Lawmakers say most helpful measures passed without fanfare
WHEELING — West Virginia Senate leaders said many bills that will benefit state residents passed during the recent legislative session, including a number of which target opioid abuse.
Majority Leader Ryan Ferns, R-Ohio, and Majority Whip Ryan Weld, R-Brooke, said many pieces of legislation passed without much fanfare or debate because pay raises for state employees took center stage.
“There were pieces of legislation that did get through that will move the ‘help-o-meter’ needle for West Virginians,” Weld said. “Good things we got accomplished got overshadowed during the session.”
Weld, who also serves as an assistant prosecutor in Brooke County, often focuses on drug-related legislation.
He introduced and passed Senate Bill 401, which requires private health care insurers to cover up to 180 days of inpatient substance abuse without authorization. Weld expects Gov. Jim Justice to sign the legislation.
“I think this is a real game-changer in West Virginia for how we can get people into help,” Weld said. “If the governor signs this into law, then West Virginia is only the second state in the nation to have something like this, with New Jersey being the first.
“You have situations where someone may be trying to get into a facility, or they’ve been ordered there by a court, and they’ve lost their spot because they had to wait on pre-authorization from their insurance company. This bypasses this step and gets that person right into the facility.”
Weld said while there are drug treatment centers used by the rich and famous that “cost thousands of dollars” each month, West Virginia’s proposed law assures those of lesser means have access to treatment.
“It’s a huge step forward for the state,” Weld said.
Ferns spoke of SB 273. It seeks to lessen the number of opioid prescriptions and the overall number of opioids dispensed into West Virginia communities through increased policing and investigation of abnormal practices.
It also limits the number of days for which a doctor may prescribe an opioid. The Centers for Disease Control research indicates there is a greater chance of addiction occurring if a patient takes an opioid beyond five consecutive days.
The legislation resulted from recommendations from the West Virginia Department of Health and Human Resources based on data compiled by the Centers for Disease Control.
“In order to avoid people getting addicted to opioids in the first place, medical practitioners should exhaust all non-opioid pain management techniques prior to ever giving an opioid.”

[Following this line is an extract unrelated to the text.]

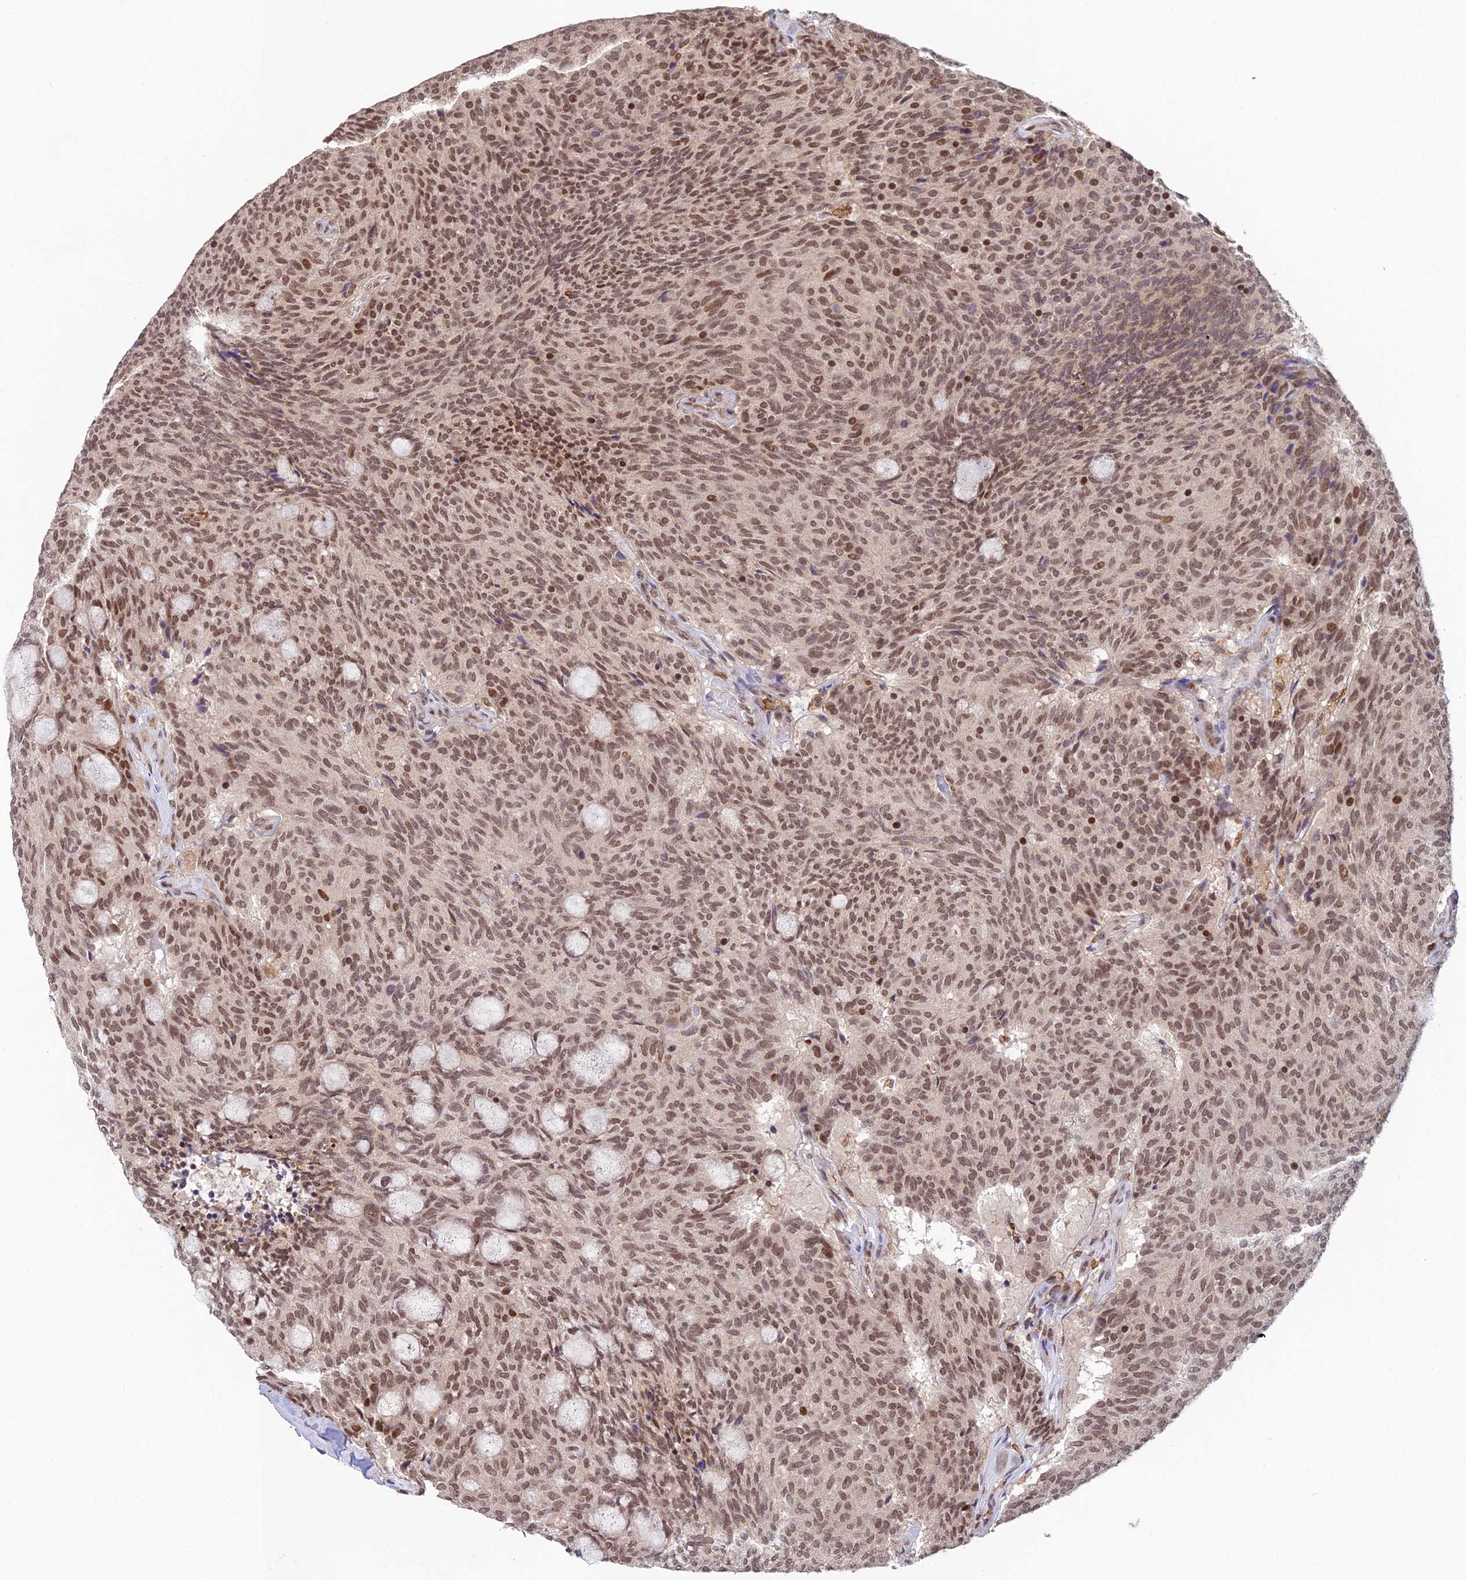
{"staining": {"intensity": "moderate", "quantity": ">75%", "location": "nuclear"}, "tissue": "carcinoid", "cell_type": "Tumor cells", "image_type": "cancer", "snomed": [{"axis": "morphology", "description": "Carcinoid, malignant, NOS"}, {"axis": "topography", "description": "Pancreas"}], "caption": "Carcinoid (malignant) stained with DAB (3,3'-diaminobenzidine) immunohistochemistry (IHC) exhibits medium levels of moderate nuclear expression in about >75% of tumor cells.", "gene": "ABHD17A", "patient": {"sex": "female", "age": 54}}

Ferns, a physical therapist, said he and many other practitioners of pain treatment — such as massage therapists, chiropractors and acupuncturists — seek to relieve pain in ways that result in “zero” chance of addiction.
“Prior to the days of multi-million-dollar pharmaceutical ads, that was how pain was treated,” Ferns said. “You just didn’t get a pill every time you went to the doctor’s office. There were self-treatments that didn’t require pills, and what the CDC is saying is, we need to get back to that.”
He said opioids are most often prescribed for back pain, but “they don’t help anyway.”
“People could take opioids until they’re blue in the face and it would never relieve pain from a nerve root impingement,” Ferns said. “Chiropractors and physical therapists and osteopaths have found ways to treat nerve root impingement without ever prescribing an opioid.”
Among other legislation passing this session highlighted by Ferns and Weld was House Bill 4268, the co-tenency bill. The measure has been signed into law by Gov. Jim Justice, and permits the leasing of Marcellus and Utica shale fracking rights when multiple owners own the same property — and the majority of owners agree to the lease.
Ferns and Weld hope the new law should lead to more natural gas development in the state, and result in a positive economic impact.
House Bill 4001 requires the Department of Health and Human Resources to implement work requirements for applicants seeking public assistance. Under the bill, recipients would have to seek employment to receive benefits, or volunteer at least 20 hours a week to an approved charitable organization.
And those winning a lottery prize can ask to not have their identity released to the public — if they are willing to pay an additional tax to the West Virginia Lottery to remain anonymous.